My Brain Dump On An API Definition Fueled Life Cycle23 Feb 2015
I’ve written about this topic before, in an effort to understand the possible incentives for API providers to generate their own machine readable API definitions in formats like Swagger and API Blueprint. These machine readable definitions for APIs and microservices are important to have, but not everyone produces them by default for their APIs, and honestly nobody is going to create them until there are enough incentives to sweeten the pot.
It helps me to walk through this story again, understand the incentives for generating API definitions to date, in hopes of better understanding where we are going. Early on Wordnik developed Swagger, to generate:
- Interactive Documentation - Making learning about an API, a hands-on experience, accelerating time to first API call.
- Generate Server-Side Code - Automatic generation of server side skeletons that take out much of the repetitive work of API deployment.
- Generate Client-Side Code - Automatic generation of client side code samples, and libraries, making API integration a much quicker process.
- API Design Editor - Apiary introduced the concept of API definitions and API design, with their introduction of their cloud-based API design tooling.
- Mock API Generation - API definitions aren’t just for managing API deployment anymore, you can mock APIs, saving costly development cycles, early on in the life cycle.
Now we are seeing other providers like Apimatic, Ardoq, and others step up to continue expanding what you can do with machine readable API definitions. I wanted to take a moment to brainstorm everything I am seeing, and would like to see emerge along the API life cycle, that could be driven by Swagger and API Blueprint API definitions.
- SDK Generation - Going beyond auto-generation of simple samples and libraries, and generating full SDKs.
- Visualizations - Allowing the visualization of not just API metadata, but also the resources available within.
- Analysis - Understanding more about what an API does, evaluating the interface, and resources available within.
- Testing - Allowing the automatic deployment and scheduling of API tests, based upon the defined surface area.
- Monitoring - Enable automatic generation and scheduling of API monitoring, based upon the defined surface area.
- Difference - Comparing two or more API definitions, and providing more insight into the differences present.
- Annotation - Opening up an annotation and communication layer around an APIs surface area, on any site or network.
- Dictionary - Helping organize, and bring coherence to the language involved with crafting an API surface, as well as existing APIs.
- Client Generation - Allowing the auto-generation of more sophisticated client, single page app, and other interfaces for API consumption.
- Search Discovery - Taking API discovery to the next level, allowing for searching across an APIs surface area, as well as other supporting building blocks, using formats like APIs.json.
- Collection Discovery - Allowing for controlled API discovery in curated API collections, using formats like APIs.json to build collections.
- IDE Discovery - Introducing API discovery directly in the IDE, using cloud platforms like Codenvy to bring APIs to developers, instead of requiring developers to find the APIs they need.
- Real-Time - Marry the real-time work occurring from providers like Firebase, PubNub, and Fanout with the API definition layer.

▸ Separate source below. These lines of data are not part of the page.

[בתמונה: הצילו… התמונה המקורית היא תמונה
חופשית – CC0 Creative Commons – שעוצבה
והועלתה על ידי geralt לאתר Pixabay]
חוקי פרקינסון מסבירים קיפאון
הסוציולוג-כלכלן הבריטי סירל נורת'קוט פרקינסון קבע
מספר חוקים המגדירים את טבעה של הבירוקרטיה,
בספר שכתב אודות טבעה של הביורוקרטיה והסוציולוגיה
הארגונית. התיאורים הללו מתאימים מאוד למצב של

- Reciprocity - Expose the integration, interoperability, and automation layers like IFTTT and Zapier that we are depending on as machine readable API definitions.

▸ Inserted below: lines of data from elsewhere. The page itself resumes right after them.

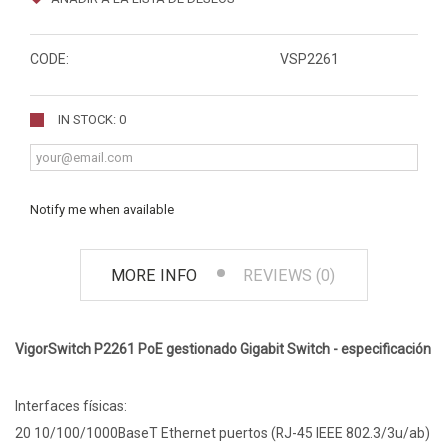
CODE:
VSP2261
IN STOCK: 0
Notify me when available
MORE INFO
REVIEWS (0)
VigorSwitch P2261 PoE gestionado Gigabit Switch - especificación
Interfaces físicas:
20 10/100/1000BaseT Ethernet puertos (RJ-45 IEEE 802.3/3u/ab)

- Aggregation - Allow for the bridging, and daisy chaining of machine readable API definitions, aggregating many APIs into single, common, machine readable definitions.
This is just a brain dump, of of possible ideas that could be developed and generated using machine readable API definitions. Some of it represents patterns I’m already seeing, while some of it represents existing API driven areas, that haven’t been touched by API definitions, but should be (aka opportunity). Swagger and API Blueprint provide a common language for communicating around the central truth that is the API definition, and the more tooling that is developed around these common language, the more incentives there are for API providers and consumers to use them.

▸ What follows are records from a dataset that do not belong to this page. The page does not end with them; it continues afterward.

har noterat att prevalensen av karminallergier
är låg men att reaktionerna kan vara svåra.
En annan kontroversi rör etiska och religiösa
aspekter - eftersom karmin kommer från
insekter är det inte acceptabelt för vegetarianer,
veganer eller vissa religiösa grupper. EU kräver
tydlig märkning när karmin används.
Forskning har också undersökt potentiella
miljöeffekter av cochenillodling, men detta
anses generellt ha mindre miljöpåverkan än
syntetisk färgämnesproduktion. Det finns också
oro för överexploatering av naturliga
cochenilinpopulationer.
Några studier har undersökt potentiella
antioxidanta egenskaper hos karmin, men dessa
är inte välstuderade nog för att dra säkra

I believe we are reaching a tipping point with the tooling that already exists. Interactive documentation, and client and server side code generation is already proving to be enough of an incentive for many, but if you bring in the API design benefits from platforms like Apiary and Restlet, the search discovery benefit introduced by APIs.json and Apis.io, the IDE discovery brought to the table by Codenvy, and visualization tools I’m seeing from Ardok, and now Swagger.ed—things really look like they are tipping. Now I am looking to organize the current tools that are available, and better educate API providers and consumers that they exist, while also looking to stimulate the next wave of API lifecycle tooling that is driven by API definitions.
API Blueprint recently took a big step forward by embracing hypermedia, bringing actions into the API definition layer. In my opinion, all of this tooling is beginning to go beyond just the API meta layer, and permeating potentially every aspect of the API life cycle, and beginning to add more value to the data, content, and other digital resources being made available via APIs. The big picture benefits of API definitions are really coming into focus for me, but there is still so much work to be done, when it comes to properly defining the current API landscape, let alone keeping eye on what is just over the horizon.